*** Opening PAGE EXCERPT ***

Southeast Maluku Regency () is a regency of Maluku, Indonesia. It is coincident with the Kei Islands, except that the city of Tual, although within the Kei Islands geographically and the seat of the Regency's administration, is technically independent of the Regency. The land area of the Regency is 1,031.81 km2, while the sea area administered by the regency was 3,181 km2; it had a population of 96,442 at the 2010 Census; this increased to 121,511 at the 2020 Census. The capital is located in Langgur.

Administrative Districts 
At the time of the 2010 Census the regency was divided into six districts (kecamatan), but by 2016 five additional districts had been created by the division of the existing districts. These are tabulated below with their land and sea areas and their populations at the 2010 Census and the 2020 Census. The table also includes the location of the district administrative centres, the number of administrative villages in each district (a total of 185 rural desa and 6 urban kelurahan) and its postal code.

Notes: (a) includes 33 offshore islands. (b) includes 16 offshore islands. (c) includes 2 offshore islands. (d) the 2010 population of Hoat Sorbay and Manyeuw Districts were included in the figure for Kei Kecil District, from which they were split off. (e) the 2010 population of Kei Kecil Timur Selatan District was included in the figure for Kei Kecil Timur District, from which it was split off. (f) includes 10 offshore islands. (g) includes 3 offshore islands. (h) includes 8 offshore islands. (i) the 2010 population of Kei Besar Utara Barat District was included in the figure for Kei Besar District, from which it was split off. (j) the 2010 population of Kei Besar Selatan Barat District was included in the figure for Kei Besar Selatan District, from which it was split off.

Transport

A small airport named Dumatubun Airport located in Langgur urban midwest.

Climate
Langgur, the seat of the regency has a tropical rainforest climate (Af) with moderate rainfall from July to October and heavy to very heavy rainfall from November to June.

Riots

On 6 October and 12 November 2022, there were riots between the Elat village and Bombai village. The second riot that occurred on 12 November killed two people and injured dozens of civilians and two policemen.

*** Closing PAGE EXCERPT ***
*** Opening RECORD EXTRACTS ***

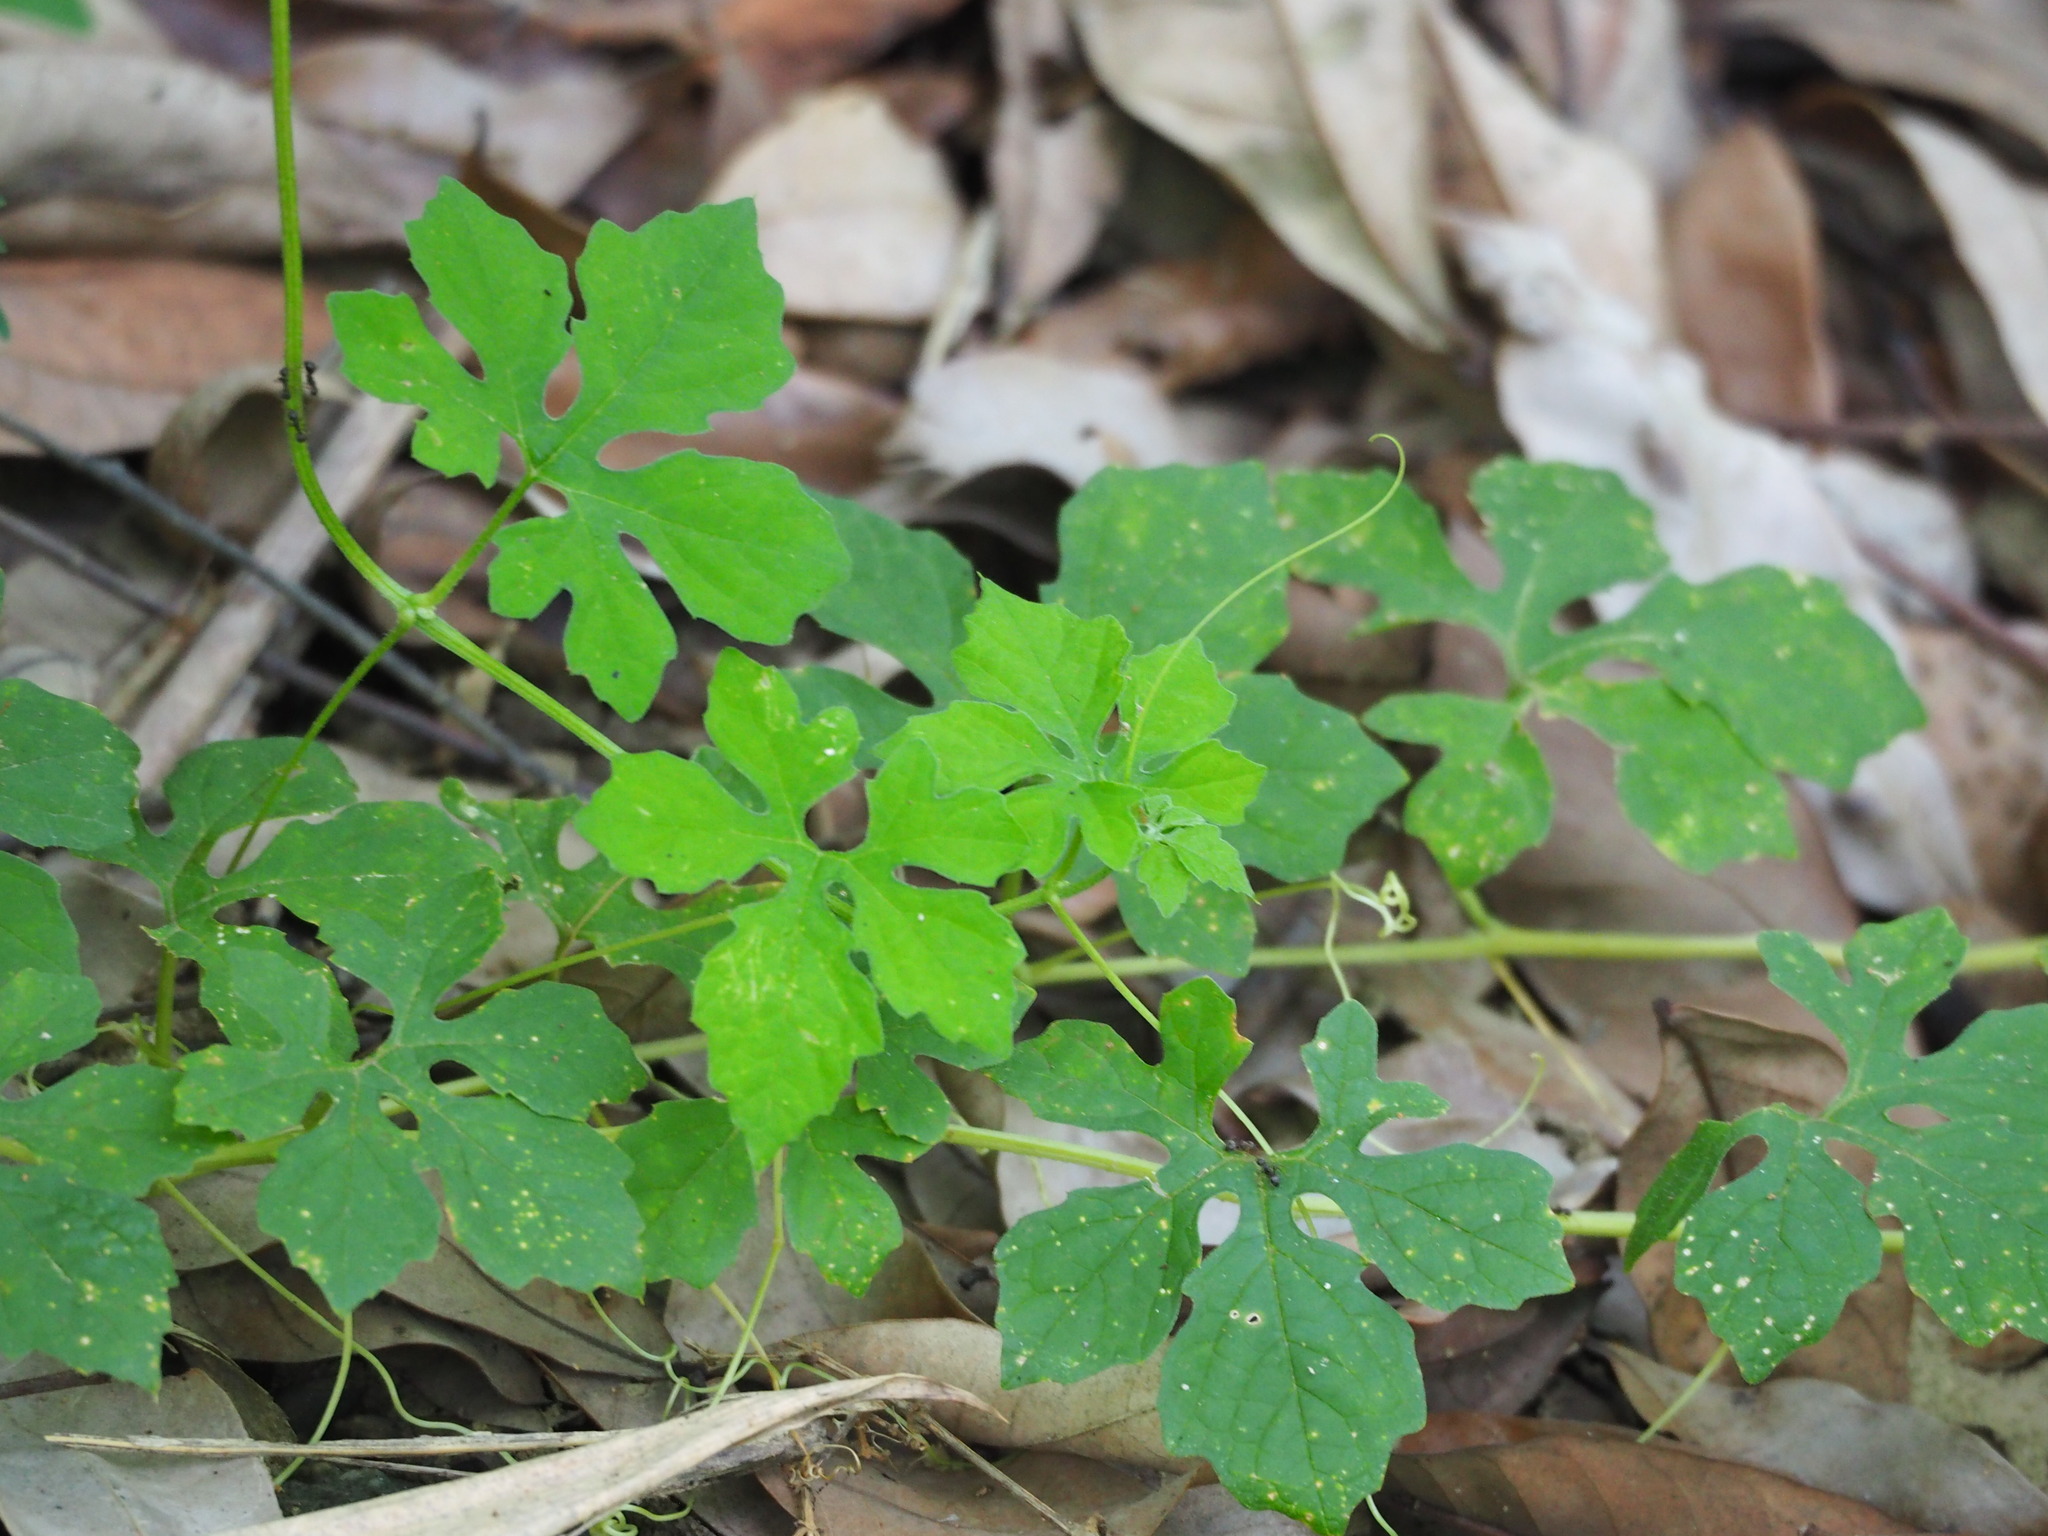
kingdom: Plantae
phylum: Tracheophyta
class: Magnoliopsida
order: Cucurbitales
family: Cucurbitaceae
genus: Momordica
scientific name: Momordica charantia
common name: Balsampear
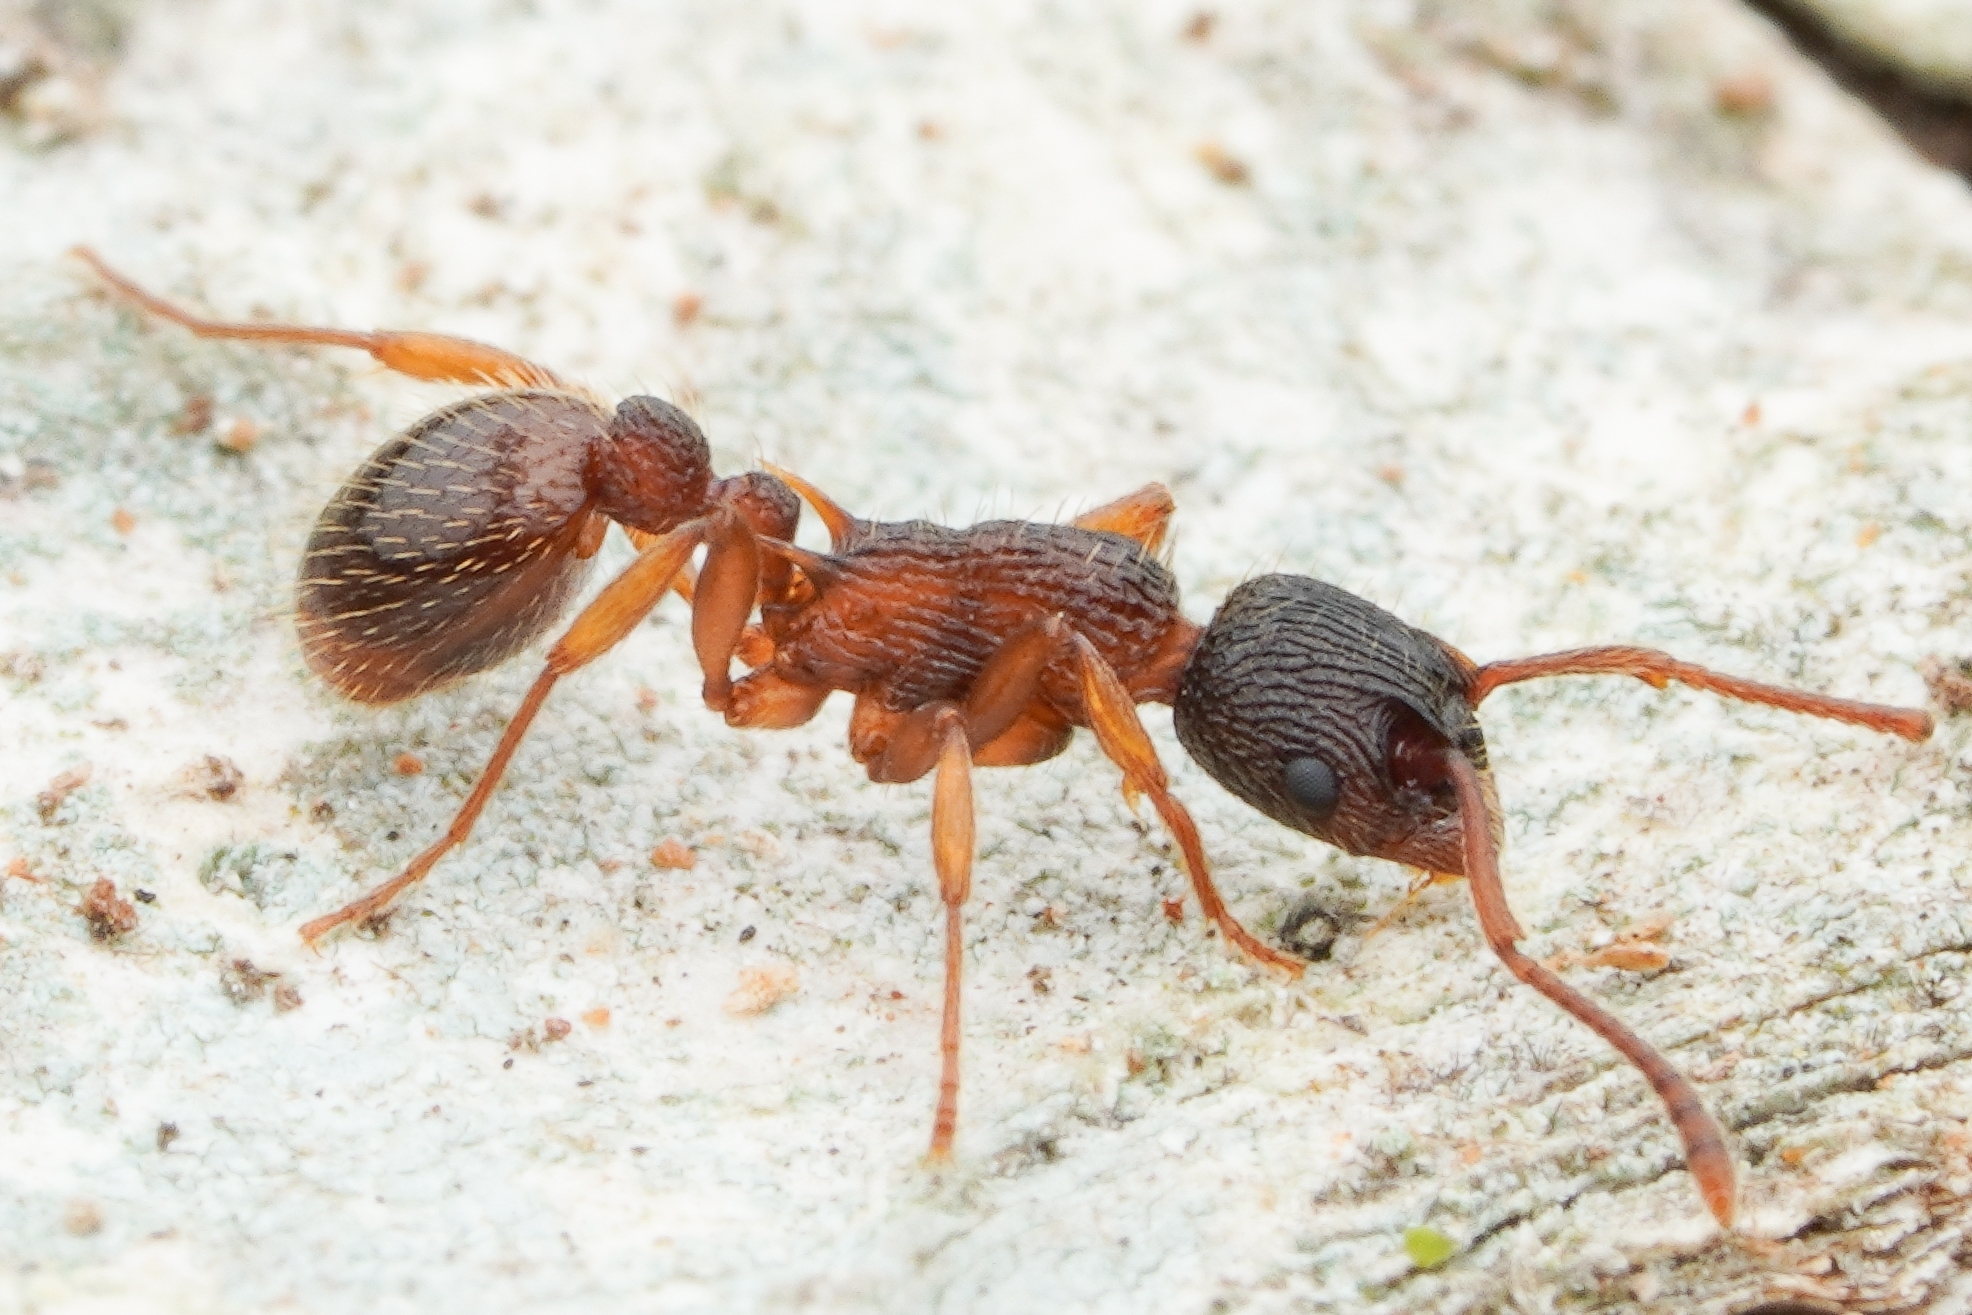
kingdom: Animalia
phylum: Arthropoda
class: Insecta
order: Hymenoptera
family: Formicidae
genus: Myrmica
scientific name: Myrmica ademonia
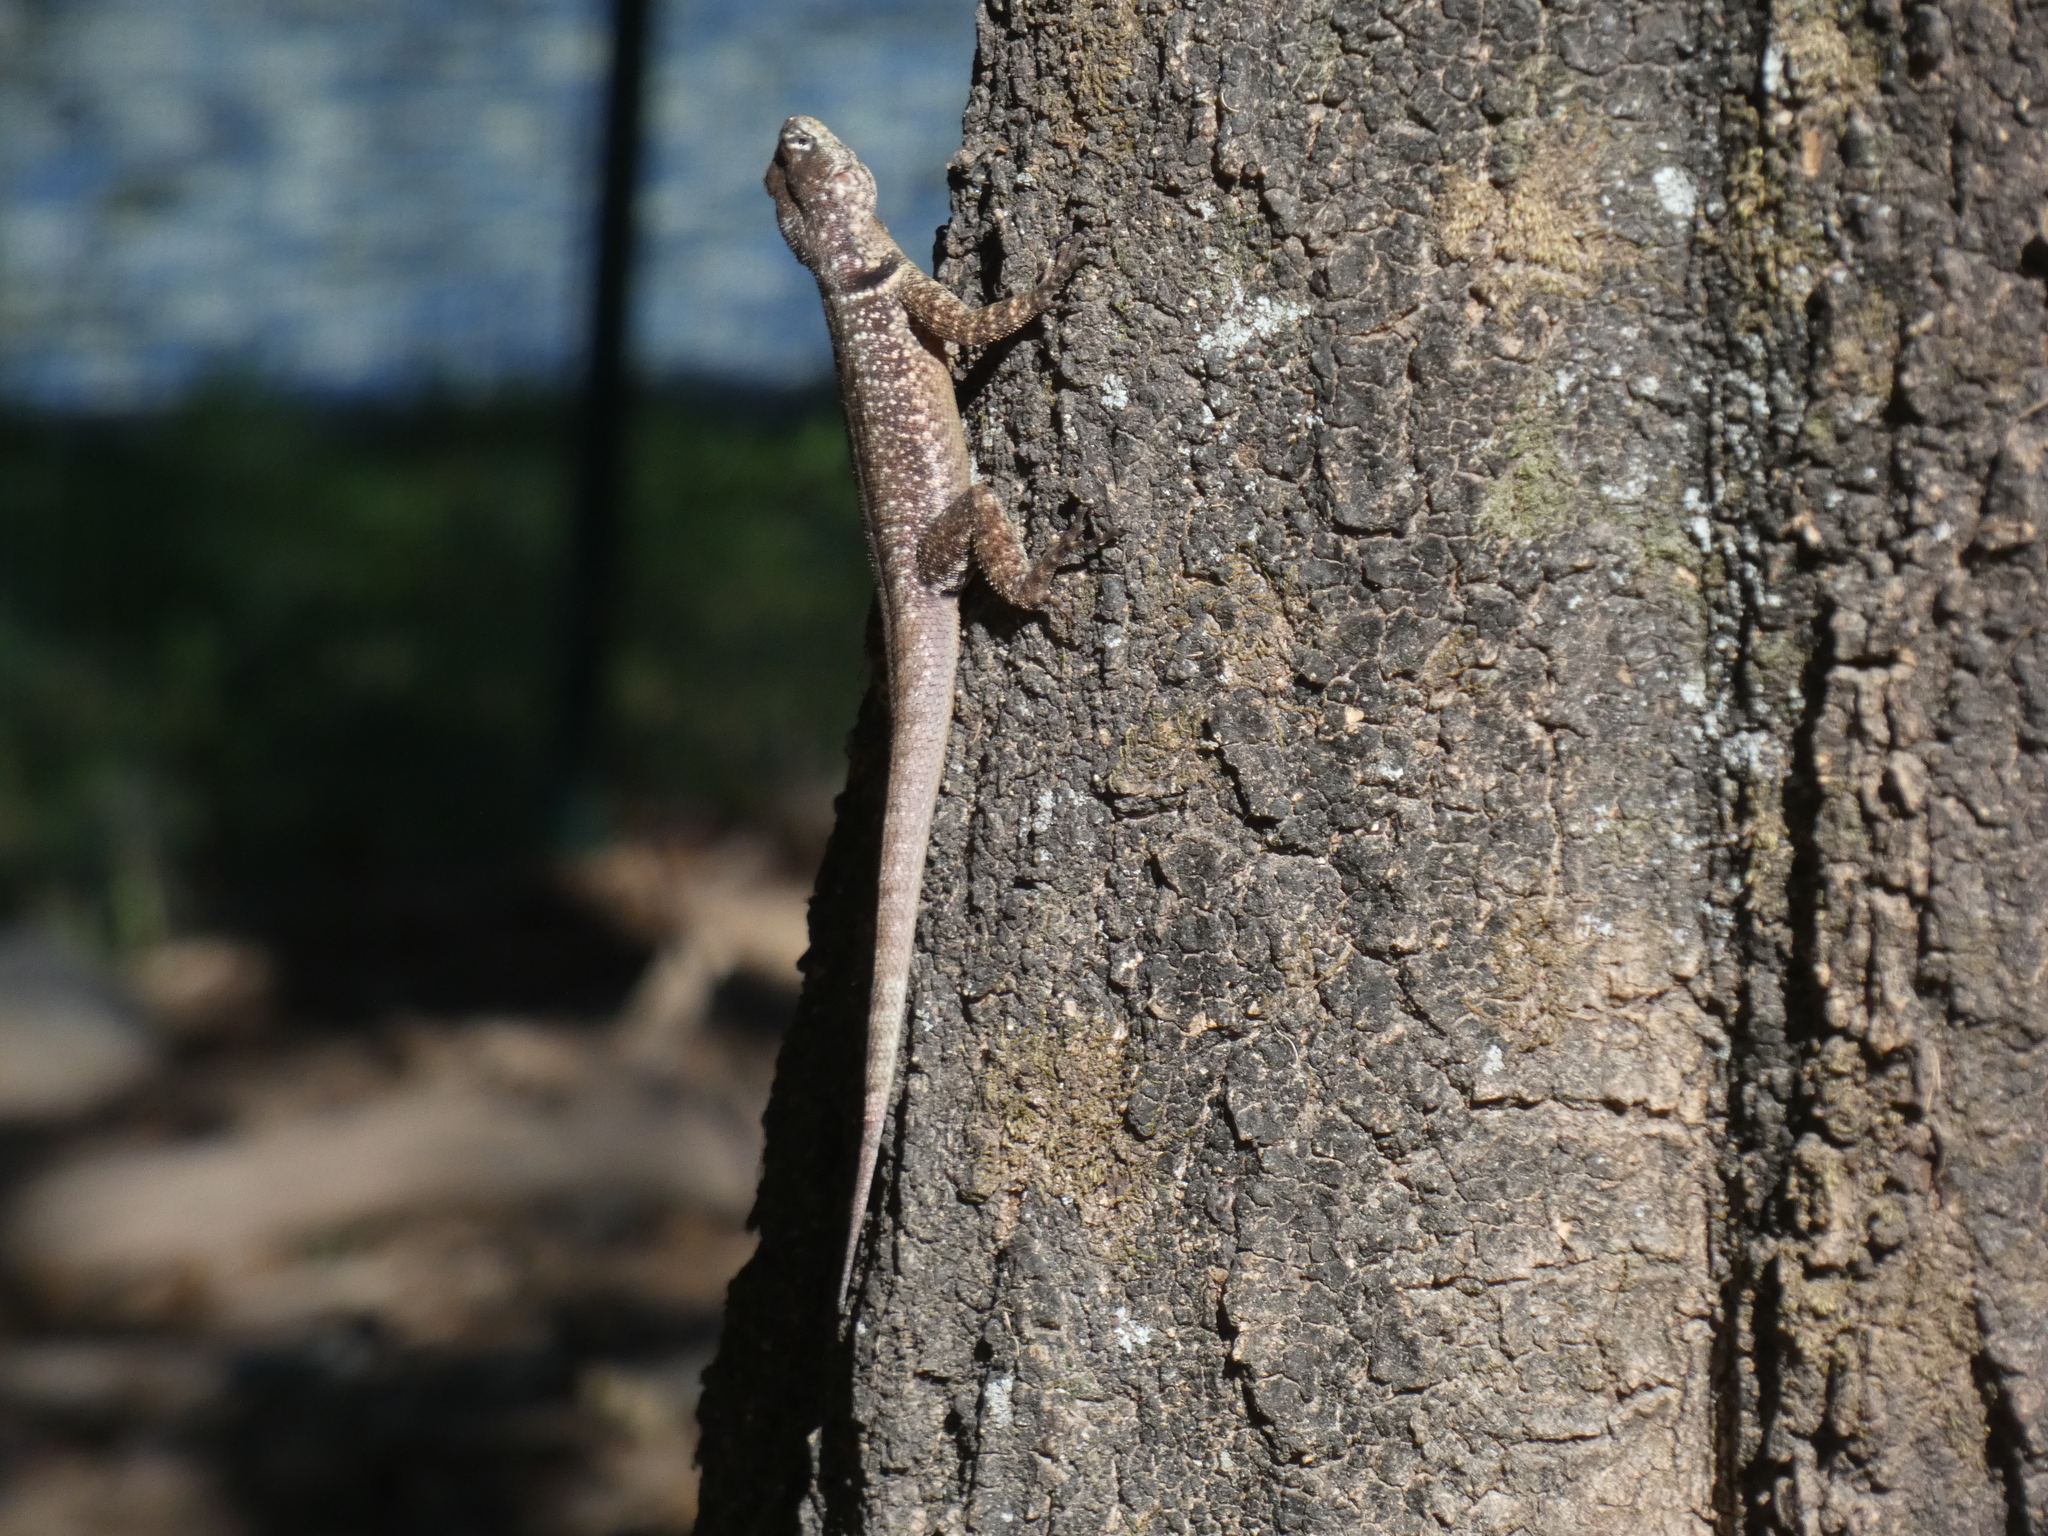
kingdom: Animalia
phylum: Chordata
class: Squamata
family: Tropiduridae
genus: Tropidurus
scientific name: Tropidurus torquatus
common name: Amazon lava lizard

*** Closing RECORD EXTRACTS ***

__REQUIRED WORK__.
• a. List every district that the notes in the Southeast Maluku Regency text say was split off from another district.
• b. Set down the portion of the Southeast Maluku Regency text starting at "Notes: (a) includes" and ending at "Langgur urban midwest.".

__TASK-BY-TASK ANSWERS__.
• a. Hoat Sorbay, Manyeuw, Kei Kecil Timur Selatan, Kei Besar Utara Barat, Kei Besar Selatan Barat

• b.
Notes: (a) includes 33 offshore islands. (b) includes 16 offshore islands. (c) includes 2 offshore islands. (d) the 2010 population of Hoat Sorbay and Manyeuw Districts were included in the figure for Kei Kecil District, from which they were split off. (e) the 2010 population of Kei Kecil Timur Selatan District was included in the figure for Kei Kecil Timur District, from which it was split off. (f) includes 10 offshore islands. (g) includes 3 offshore islands. (h) includes 8 offshore islands. (i) the 2010 population of Kei Besar Utara Barat District was included in the figure for Kei Besar District, from which it was split off. (j) the 2010 population of Kei Besar Selatan Barat District was included in the figure for Kei Besar Selatan District, from which it was split off.

Transport

A small airport named Dumatubun Airport located in Langgur urban midwest.